その声が指し示す意味に予想が付いてしまったあたしは椅子を跳ねのけ、急いで玄関へと向かった。

「拓海!!!!!!」

 力強く玄関の扉を開け放つと門の外で正座の体勢で鎮座する拓海の姿が目に飛び込んできた。ラブは門から一向に離れようとしない拓海に不信感を覚えたのか、まだ吠え続けている。あたしが出てきたことに気付いたのか、拓海は顔を上げると“おう”とあたしに向かって手を振ってきた。

「愛華、こいつなんとかしてくれよ。さっきからずっと吠えられっぱなしなんだ」

拓海は、ははっ、と笑いながらあたしに話しかけてくる。あれからずっとそこにいたからだろう。寒さからか、その声は震えていた。

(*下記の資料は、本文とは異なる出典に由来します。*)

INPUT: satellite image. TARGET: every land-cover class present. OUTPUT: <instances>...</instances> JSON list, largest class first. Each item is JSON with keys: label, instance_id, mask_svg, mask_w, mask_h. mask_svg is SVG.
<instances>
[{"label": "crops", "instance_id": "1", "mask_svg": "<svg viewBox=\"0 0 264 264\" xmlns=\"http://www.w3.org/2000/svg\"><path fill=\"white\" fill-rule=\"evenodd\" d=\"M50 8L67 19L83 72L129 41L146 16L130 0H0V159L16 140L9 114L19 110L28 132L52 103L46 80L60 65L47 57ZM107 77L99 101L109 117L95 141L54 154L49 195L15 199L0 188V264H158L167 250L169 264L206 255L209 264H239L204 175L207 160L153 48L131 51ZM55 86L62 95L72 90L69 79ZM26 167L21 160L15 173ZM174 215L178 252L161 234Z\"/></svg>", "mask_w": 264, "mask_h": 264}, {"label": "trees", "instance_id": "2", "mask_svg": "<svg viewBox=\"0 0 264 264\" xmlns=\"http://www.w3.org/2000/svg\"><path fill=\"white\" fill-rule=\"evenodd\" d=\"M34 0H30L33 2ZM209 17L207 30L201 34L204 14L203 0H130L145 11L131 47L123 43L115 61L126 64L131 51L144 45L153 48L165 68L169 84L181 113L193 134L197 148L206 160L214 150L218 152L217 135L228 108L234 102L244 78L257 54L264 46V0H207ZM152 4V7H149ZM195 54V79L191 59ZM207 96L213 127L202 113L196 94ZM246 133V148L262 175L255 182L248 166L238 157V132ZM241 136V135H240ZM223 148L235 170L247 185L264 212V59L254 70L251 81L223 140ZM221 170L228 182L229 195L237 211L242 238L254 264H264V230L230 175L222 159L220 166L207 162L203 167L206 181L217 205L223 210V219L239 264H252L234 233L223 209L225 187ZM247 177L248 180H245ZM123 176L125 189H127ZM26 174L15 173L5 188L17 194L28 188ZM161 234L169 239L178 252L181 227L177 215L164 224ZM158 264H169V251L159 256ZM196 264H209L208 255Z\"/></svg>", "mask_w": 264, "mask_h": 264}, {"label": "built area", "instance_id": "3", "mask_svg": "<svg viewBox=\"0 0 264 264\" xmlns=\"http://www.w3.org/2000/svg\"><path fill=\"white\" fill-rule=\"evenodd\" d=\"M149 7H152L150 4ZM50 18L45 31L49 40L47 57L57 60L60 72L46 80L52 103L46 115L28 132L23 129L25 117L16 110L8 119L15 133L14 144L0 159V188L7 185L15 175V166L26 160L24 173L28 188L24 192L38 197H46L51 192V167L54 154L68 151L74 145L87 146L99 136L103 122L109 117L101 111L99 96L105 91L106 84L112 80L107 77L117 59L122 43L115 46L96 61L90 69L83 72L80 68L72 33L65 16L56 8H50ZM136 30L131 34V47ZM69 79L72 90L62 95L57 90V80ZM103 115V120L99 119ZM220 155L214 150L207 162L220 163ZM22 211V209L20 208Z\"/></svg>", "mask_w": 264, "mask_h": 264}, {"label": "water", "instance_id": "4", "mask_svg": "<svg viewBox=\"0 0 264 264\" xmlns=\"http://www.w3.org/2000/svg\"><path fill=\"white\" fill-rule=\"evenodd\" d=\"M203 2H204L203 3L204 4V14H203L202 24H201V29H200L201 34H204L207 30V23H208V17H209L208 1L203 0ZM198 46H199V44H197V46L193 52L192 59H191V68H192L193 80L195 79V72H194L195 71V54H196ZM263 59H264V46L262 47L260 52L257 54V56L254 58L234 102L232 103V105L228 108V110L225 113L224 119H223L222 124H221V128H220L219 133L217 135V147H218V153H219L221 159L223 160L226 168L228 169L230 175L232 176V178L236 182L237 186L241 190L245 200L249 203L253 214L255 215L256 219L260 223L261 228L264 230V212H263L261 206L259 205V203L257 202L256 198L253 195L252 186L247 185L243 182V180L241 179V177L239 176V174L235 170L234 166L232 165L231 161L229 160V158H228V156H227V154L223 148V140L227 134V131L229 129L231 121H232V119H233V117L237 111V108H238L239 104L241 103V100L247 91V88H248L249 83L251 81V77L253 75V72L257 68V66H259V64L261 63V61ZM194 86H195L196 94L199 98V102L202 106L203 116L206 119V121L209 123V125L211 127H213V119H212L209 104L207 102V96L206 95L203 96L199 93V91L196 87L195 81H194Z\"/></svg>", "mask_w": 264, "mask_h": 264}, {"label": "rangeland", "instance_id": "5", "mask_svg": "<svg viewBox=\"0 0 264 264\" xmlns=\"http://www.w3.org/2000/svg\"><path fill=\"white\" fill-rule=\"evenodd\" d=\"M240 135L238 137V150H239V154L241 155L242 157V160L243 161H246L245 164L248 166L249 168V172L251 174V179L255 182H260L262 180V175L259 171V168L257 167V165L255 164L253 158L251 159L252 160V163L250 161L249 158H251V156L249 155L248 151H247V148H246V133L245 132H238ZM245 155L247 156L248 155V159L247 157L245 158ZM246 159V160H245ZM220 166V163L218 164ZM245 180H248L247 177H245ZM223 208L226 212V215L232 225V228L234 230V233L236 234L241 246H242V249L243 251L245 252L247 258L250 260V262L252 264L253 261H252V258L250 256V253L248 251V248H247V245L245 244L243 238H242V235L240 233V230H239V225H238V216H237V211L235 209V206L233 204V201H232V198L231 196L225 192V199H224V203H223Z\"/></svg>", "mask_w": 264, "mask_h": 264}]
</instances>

「拓海、何してんだよ!? 今日は帰れって言っただろ!?」

そんなあたしの言葉に拓海はポリポリと頭を掻きながら答え返してくる。

「朝まで待て、って言われたけどさ、それじゃ治まりつかなくて。やっぱり親父さんときっちり話したかったんだ」

そんなあたしたちの声に気付いたのか、玄関からは親父と高尾さんが顔を(のぞ)かせていた。

「尼崎さん!? ずっとそこにいらしたんですか!?」

そう言って高尾さんは驚きの表情を浮かべ、手を口元へと持っていく。
親父も初めは驚きの表情を見せたが、すぐに呆れたようにため息を漏らす。

「……仕方ない。尼崎君、今日は特別に家に上がりなさい。今のままだと近所迷惑になる」

そんな親父の言葉に、あたしはあたりを見回すと声を聞きつけてか向かいの家からこちらを覗く姿に気付いた。確かにこれでは近所迷惑だ。

「ありがとうございます!!」

拓海はがばっと立ち上がると、親父に向けて深々とお辞儀をした。